In New Jersey, nearly half of all voters have chosen to exercise their First Amendment right to not affiliate with either of the two major political parties. Those voters are not allowed to vote on primary election day. New Jersey allows the Democratic and Republican Parties to put their nominees on the general election ballot, making their nomination process an integral part of the election. New Jersey further holds a publicly funded election – open to party members only – to choose those nominees.
In short, New Jersey’s public elections consist of two interconnected parts, but the first part excludes almost half of New Jersey voters from participation. This seems unfair to independent voters in New Jersey, and so a group of such voters has sued in federal court, claiming that New Jersey’s closed primaries violate their right to vote.
The United States is the only country where the government conducts nominating elections for private political parties. The role of primary elections in the United States is poorly understood. Indeed, the district court seems to have misunderstood the context in which U.S. primary elections occur by assuming that by attacking closed primaries the plaintiffs sought only to “pry open” the primary elections. To prevent a similar misunderstanding in the court of appeals, FairVote has filed a brief explaining the history of primary elections and the various options open to states.
States are not limited to either holding closed or open primaries. For the first hundred years of United States elections, not only were there no primary elections as we know them today, there were generally not even any ballots with names printed on them at all. Early in the nation’s history, voting might mean writing the names of candidates on paper and putting them in a box.

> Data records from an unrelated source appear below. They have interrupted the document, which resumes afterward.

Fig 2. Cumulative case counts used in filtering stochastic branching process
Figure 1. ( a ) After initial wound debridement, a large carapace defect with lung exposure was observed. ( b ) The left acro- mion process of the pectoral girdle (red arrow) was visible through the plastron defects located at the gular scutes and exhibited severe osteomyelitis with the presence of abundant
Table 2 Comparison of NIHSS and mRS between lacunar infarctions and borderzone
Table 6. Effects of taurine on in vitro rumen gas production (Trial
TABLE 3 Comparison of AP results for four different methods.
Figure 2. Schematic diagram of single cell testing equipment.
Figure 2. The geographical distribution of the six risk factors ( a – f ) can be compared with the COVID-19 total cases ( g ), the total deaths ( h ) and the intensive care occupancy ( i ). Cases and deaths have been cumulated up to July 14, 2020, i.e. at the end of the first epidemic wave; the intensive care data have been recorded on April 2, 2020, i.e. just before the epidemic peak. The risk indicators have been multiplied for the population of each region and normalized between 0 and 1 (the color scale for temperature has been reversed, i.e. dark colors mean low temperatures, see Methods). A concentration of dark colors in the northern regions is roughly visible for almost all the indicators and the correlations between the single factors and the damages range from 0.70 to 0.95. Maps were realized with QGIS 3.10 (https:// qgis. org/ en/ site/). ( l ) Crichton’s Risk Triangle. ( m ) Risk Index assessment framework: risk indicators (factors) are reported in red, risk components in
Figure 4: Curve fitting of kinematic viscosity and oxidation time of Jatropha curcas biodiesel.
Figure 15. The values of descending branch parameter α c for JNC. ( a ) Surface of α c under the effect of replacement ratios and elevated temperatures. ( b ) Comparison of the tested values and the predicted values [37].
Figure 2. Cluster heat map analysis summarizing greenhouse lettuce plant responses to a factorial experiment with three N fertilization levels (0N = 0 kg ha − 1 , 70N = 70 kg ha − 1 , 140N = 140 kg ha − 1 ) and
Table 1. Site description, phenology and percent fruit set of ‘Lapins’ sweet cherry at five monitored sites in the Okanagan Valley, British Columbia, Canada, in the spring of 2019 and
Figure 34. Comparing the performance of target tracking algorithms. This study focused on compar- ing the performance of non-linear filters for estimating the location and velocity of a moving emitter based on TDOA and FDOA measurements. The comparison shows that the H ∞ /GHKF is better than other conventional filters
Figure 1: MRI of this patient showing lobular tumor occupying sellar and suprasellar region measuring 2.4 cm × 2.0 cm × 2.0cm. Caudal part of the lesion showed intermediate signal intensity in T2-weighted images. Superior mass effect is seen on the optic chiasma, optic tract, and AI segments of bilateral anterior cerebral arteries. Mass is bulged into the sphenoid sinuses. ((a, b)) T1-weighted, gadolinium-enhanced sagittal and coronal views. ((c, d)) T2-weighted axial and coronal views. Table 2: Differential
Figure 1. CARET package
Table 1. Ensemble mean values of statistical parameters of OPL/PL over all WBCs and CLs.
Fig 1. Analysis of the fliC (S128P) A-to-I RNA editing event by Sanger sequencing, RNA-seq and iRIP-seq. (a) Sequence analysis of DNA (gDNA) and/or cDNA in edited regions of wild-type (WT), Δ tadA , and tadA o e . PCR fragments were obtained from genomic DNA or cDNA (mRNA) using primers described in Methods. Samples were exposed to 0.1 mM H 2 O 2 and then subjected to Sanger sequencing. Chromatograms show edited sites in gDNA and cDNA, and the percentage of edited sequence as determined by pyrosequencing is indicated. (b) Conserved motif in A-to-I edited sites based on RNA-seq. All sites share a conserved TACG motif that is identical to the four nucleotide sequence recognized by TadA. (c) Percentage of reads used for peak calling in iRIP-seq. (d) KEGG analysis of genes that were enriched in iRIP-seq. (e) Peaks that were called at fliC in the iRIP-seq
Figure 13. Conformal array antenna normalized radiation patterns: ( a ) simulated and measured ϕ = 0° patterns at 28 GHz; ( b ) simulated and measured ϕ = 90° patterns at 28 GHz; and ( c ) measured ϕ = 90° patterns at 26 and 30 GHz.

The system we use today is called “the Australian ballot.” That is, a secret ballot with the names of nominees preprinted on it that may not leave the polling place. The trouble is, if the government is going to print the names of nominees on every ballot, it must have some means of knowing who the nominees are. That gives rise to the issue of ballot access.
The typical method of ballot access in the U.S. is to provide officially recognized political parties an automatic spot on the ballot for their nominees and then to choose those nominees in publicly held primary elections. That is not the only option, however.
States could allow candidates to simply petition for access directly to the general election ballot without holding any primary election whatever. That is exactly what Louisiana does today, which is why the 2014 general election for senator in Louisiana this year was a race between four Democrats, three Republicans, and one Libertarian. Then, if no candidate receives a majority of votes in the general election, a runoff is held between the two candidates who received the most votes irrespective of political party. Louisiana’s qualified absentee voters participate in both the general election and runoff simultaneously by filling out a ranked ballot along with their general election ballot; in the runoff, the ranked ballot will count as a vote for whichever runoff candidate they ranked highest.
Even better, states like New Jersey could use no primary election and allow all voters to elect using ranked choice voting. This practice is already used in a number of U.S. cities with great success.
States could continue to hold primary elections in ways that fully incorporate independent voters in the process while also respecting the association rights of political parties. Indeed, FairVote’s Top Four proposal is a great example. Every candidate and every voter would be treated equally irrespective of political party in every stage of the election, and it would create an open and competitive primary and general election.
Whatever the court decides, FairVote is proud to participate. If nothing else, the court should be fully informed of the context for primary elections in the United States.